Overall, out of almost 1,100 children treated in Study 15 and 16, none of whom received radiation, only one child with B-cell ALL and one child with T-cell ALL died because of a CNS relapse, explained Pui.


The End of Two Eras

In addition to confirming the safety of omitting CNS radiation for children with newly diagnosed ALL, Total Therapy Study 16 also marks the end of an era in terms of intensifying chemotherapy, explained Pui. There’s unlikely to be more that can be done with older drugs to balance improvements in survival with the side effects of treatment. “We’ve pushed [intensification] to the limit,” he said.

Shah agreed. “I think what we have to recognize is that there’s going to be a subgroup of patients who, for biological reasons in their leukemia, have higher-risk disease that is inherently resistant to chemotherapy,” she said. “So going higher and higher on the [intensity of] chemotherapy is not going to be the right strategy.”

Going forward, clinical trials in children with ALL will need to focus on learning how best to use targeted therapies and immunotherapies, Pui said. Some of these types of drugs have already been approved for children with ALL, including the 2017 approvals of blinatumomab (Blincyto), a type of monoclonal antibody, and tisagenlecleucel (Kymriah), part of the first generation of CAR T-cell therapies.

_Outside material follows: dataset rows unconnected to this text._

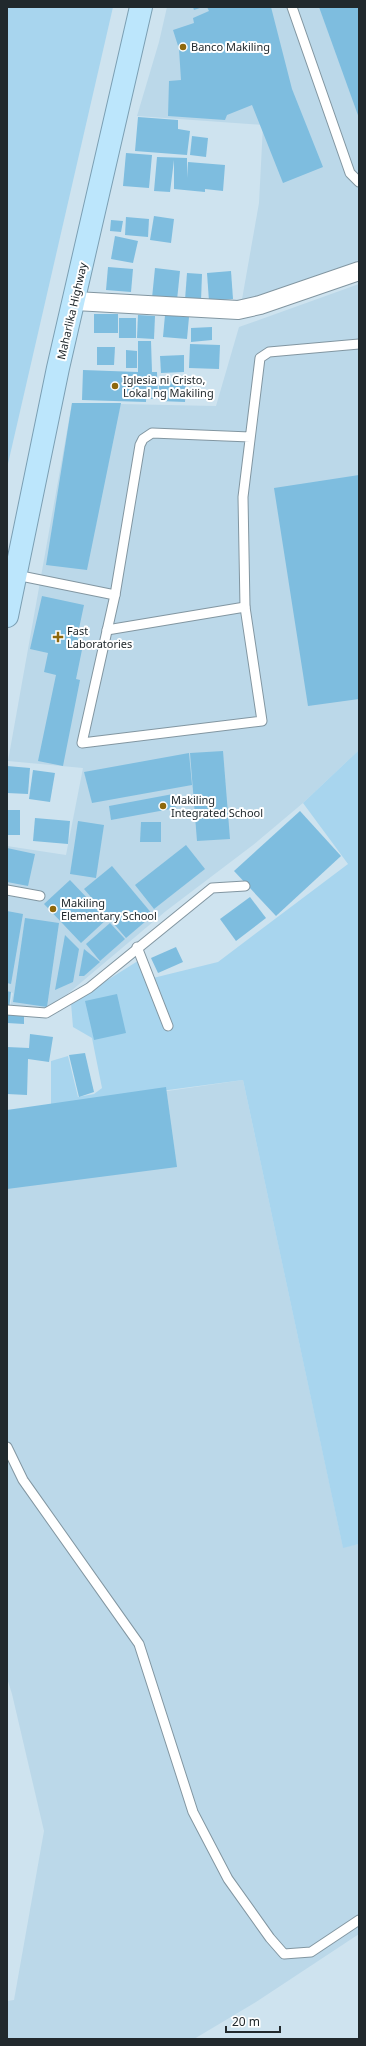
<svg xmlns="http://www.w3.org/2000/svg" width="366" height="2046" font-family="'Noto Sans',sans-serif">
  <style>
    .built { fill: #bbd8e9 }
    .green { fill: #a8d5ee }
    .building { fill: #7ebddf }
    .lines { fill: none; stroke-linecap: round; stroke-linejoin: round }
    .service-casing { stroke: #8296a1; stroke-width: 11 }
    .minor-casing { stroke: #8296a1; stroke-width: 20 }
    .trunk-casing { stroke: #7b9fb3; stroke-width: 24 }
    .service { stroke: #fff; stroke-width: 9 }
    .minor { stroke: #fff; stroke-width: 18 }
    .trunk { stroke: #bce6fc; stroke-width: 22 }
    .poi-dot { fill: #8e680c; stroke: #fff; stroke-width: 1.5 }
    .labels { text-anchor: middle; stroke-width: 4; stroke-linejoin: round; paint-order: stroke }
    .poi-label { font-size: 11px; fill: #21292d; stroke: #fff; text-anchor: start }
    .street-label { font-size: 11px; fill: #21292d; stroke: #fff }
  </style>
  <rect width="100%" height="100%" fill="#cee3ef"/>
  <!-- built -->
  <g class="built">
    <polygon points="167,7 359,7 359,267 241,305 259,203 263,125 137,116 159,42"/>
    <polygon points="359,284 359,750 303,803 253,845 166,911 46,1012 10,1008 13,993 7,991 7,846 66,855 83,768 8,761 72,403 216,406 239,327"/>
    <polygon points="243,1080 343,1547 359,1544 359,1934 256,2002 194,2039 7,2039 7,2001 14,2000 44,1831 12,1694 7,1678 7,1110 51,1108"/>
  </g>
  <!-- green -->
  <g class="green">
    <polygon points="7,7 113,7 7,468"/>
    <polygon points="359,750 359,1544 343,1548 243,1080 123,1096 51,1108 51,1061 68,1056 78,1097 94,1094 102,1088 92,1038 73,1027 71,1003 141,959 149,979 218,962 348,864 303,803"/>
  </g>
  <!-- building -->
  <g class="building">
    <polygon points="193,7 203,7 194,10"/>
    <polygon points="207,7 271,7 292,89 323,167 283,183 252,105 227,115 225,120 168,116 169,81 181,80 179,49 173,30 194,23 193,18 209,11"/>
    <polygon points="319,7 359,7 359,118"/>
    <polygon points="138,117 178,120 178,129 190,131 187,155 135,151"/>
    <polygon points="192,136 208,138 206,157 190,155"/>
    <polygon points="126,153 152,155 149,188 123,186"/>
    <polygon points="157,157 187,158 187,178 188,162 225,165 223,191 205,189 205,192 174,189 174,160 170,192 154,191"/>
    <polygon points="154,216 174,219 171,243 150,240"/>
    <polygon points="126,217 149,219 148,237 125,235"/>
    <polygon points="111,220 123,221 121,232 110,231"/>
    <polygon points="115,236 138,241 133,263 111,259"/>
    <polygon points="108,267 133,269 131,292 106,290"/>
    <polygon points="155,268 180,271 177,300 152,298"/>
    <polygon points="231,271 233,299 209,301 207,273"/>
    <polygon points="187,273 202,274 201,301 185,300"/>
    <rect x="94" y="314" width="24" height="19"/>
    <polygon points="138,315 155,316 154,339 137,338"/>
    <polygon points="165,315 189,317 187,339 163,337"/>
    <rect x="119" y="318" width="17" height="20"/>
    <polygon points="212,327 212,340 191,342 191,328"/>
    <polygon points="138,341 151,341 152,372 157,372 158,399 148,399 147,375 146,402 82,400 83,370 138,372"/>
    <polygon points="190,344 220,345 219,369 189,368"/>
    <polygon points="97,347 115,347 114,365 97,365"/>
    <polygon points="126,350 137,351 137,368 126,368"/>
    <polygon points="184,355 184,372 161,373 160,356"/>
    <polygon points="159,381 186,381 185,402 159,401"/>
    <polygon points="72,403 121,403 87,570 46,565"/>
    <polygon points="359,475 359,699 308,706 274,488"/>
    <polygon points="42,596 84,605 77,638 84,640 76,679 80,680 63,766 38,761 56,675 44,672 48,653 30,649"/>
    <polygon points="223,751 230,839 197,841 190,753"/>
    <polygon points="189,753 192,785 92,803 84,772"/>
    <polygon points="7,766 30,768 28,794 7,793"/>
    <polygon points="33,770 55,773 50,802 29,799"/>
    <polygon points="173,794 176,808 111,820 109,806"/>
    <rect x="7" y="810" width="13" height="25"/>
    <polygon points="300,811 341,856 276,916 234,871"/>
    <polygon points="35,818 70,821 68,844 33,841"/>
    <polygon points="78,821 104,825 96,878 70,874"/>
    <polygon points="141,822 161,822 161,842 140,842"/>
    <polygon points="186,845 205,869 154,909 135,885"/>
    <polygon points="7,848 35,854 28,886 7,882"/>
    <polygon points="112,866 153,915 126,938 84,889"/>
    <polygon points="70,880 107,919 81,943 44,904"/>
    <polygon points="250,897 266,918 236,941 220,919"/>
    <polygon points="7,911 23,914 11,984 7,983"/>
    <polygon points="25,918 59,923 47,1007 13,1002"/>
    <polygon points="110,923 125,939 100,961 86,944"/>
    <polygon points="65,935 79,949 73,982 55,990"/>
    <polygon points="176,947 183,962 158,973 151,958"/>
    <polygon points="84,949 100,962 84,976 79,976"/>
    <polygon points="7,991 11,992 9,1009 7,1008"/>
    <polygon points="117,994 126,1033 94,1040 85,1001"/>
    <polygon points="7,1014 24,1015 24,1024 7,1023"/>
    <polygon points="30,1034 53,1037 49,1062 28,1059 27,1095 7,1094 7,1047 29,1048"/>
    <polygon points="85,1053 94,1092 79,1097 69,1055"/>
    <polygon points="166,1087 177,1167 7,1189 7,1110"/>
  </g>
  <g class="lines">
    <defs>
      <g id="service">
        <polyline points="292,7 350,173 359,182"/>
        <polyline points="250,437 152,433 143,439 140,445 115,595 82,743 262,721 245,607 243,497 260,358 269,352 359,344"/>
        <polyline points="16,575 115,595"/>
        <polyline points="107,630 245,607"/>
        <polyline points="7,890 40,896"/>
        <polyline points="137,947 168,1026"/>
        <polyline points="7,1010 46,1013 89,988 212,888 245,886"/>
        <polyline points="7,1447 23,1480 139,1644 193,1812 228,1879 270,1938 284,1954 311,1952 359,1920"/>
      </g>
      <polyline id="minor" points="75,301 238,310 260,305 359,271"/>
      <polyline id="trunk" points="7,616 58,368 141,7"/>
    </defs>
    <!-- service casing -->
    <use href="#service" class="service-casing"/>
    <!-- minor casing -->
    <use href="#minor" class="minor-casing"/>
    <!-- trunk casing -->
    <use href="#trunk" class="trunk-casing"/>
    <!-- service -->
    <use href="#service" class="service"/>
    <!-- minor -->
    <use href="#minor" class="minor"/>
    <!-- trunk -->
    <use href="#trunk" class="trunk"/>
  </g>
  <!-- markers -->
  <g class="poi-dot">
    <circle cx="183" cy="47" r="4"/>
    <circle cx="115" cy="386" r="4"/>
    <path d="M56 631h4v4h4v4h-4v4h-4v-4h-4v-4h4z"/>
    <circle cx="163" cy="806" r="4"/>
    <circle cx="53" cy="909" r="4"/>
  </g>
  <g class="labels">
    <!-- poi labels -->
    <g class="poi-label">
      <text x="191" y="51">Banco Makiling</text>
      <text x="123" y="384">Iglesia ni Cristo,<tspan x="123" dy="13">Lokal ng Makiling</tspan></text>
      <text x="67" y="635">Fast<tspan x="67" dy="13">Laboratories</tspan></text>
      <text x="171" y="804">Makiling<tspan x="171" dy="13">Integrated School</tspan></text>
      <text x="61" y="907">Makiling<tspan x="61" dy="13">Elementary School</tspan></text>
    </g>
    <!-- street labels -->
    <g class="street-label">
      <text transform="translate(72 311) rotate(-77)" y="4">Maharlika Highway</text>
    </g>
  </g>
  <!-- border -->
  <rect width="366" height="2046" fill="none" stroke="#21292d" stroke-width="16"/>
  <!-- scale -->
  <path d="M226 2026v6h54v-6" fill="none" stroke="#21292d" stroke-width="2"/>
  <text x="232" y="2026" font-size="12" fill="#21292d" stroke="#ffffff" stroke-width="3" paint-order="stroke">20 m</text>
</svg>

“Now, we have lots to learn. We need to learn how to [best] combine [targeted drugs and immunotherapies], like we did with chemotherapy,” said Pui. In the future, adding such therapies to initial treatment might help doctors shorten the grueling course of chemotherapy currently required, he explained.

Research is also needed to better understand which children are at high risk of recurrence so they can receive the newer treatment strategies earlier in the course of their disease, explained Shah. Doctors are now regularly using cytogenetic profiling, which looks for irregularities in cancer cells’ chromosomes and can help identify high-risk disease, she said.

Although children generally are better able to tolerate intensive chemotherapy than adults, they can still experience side effects for the rest of their lives, Shah added. These can include liver problems, neuropathy (which can lead to problems with walking and running), and infertility.

“We want these children to not only survive but to have normal lives,” concluded Pui. So in the future, “we need to replace toxic chemotherapy [as well].”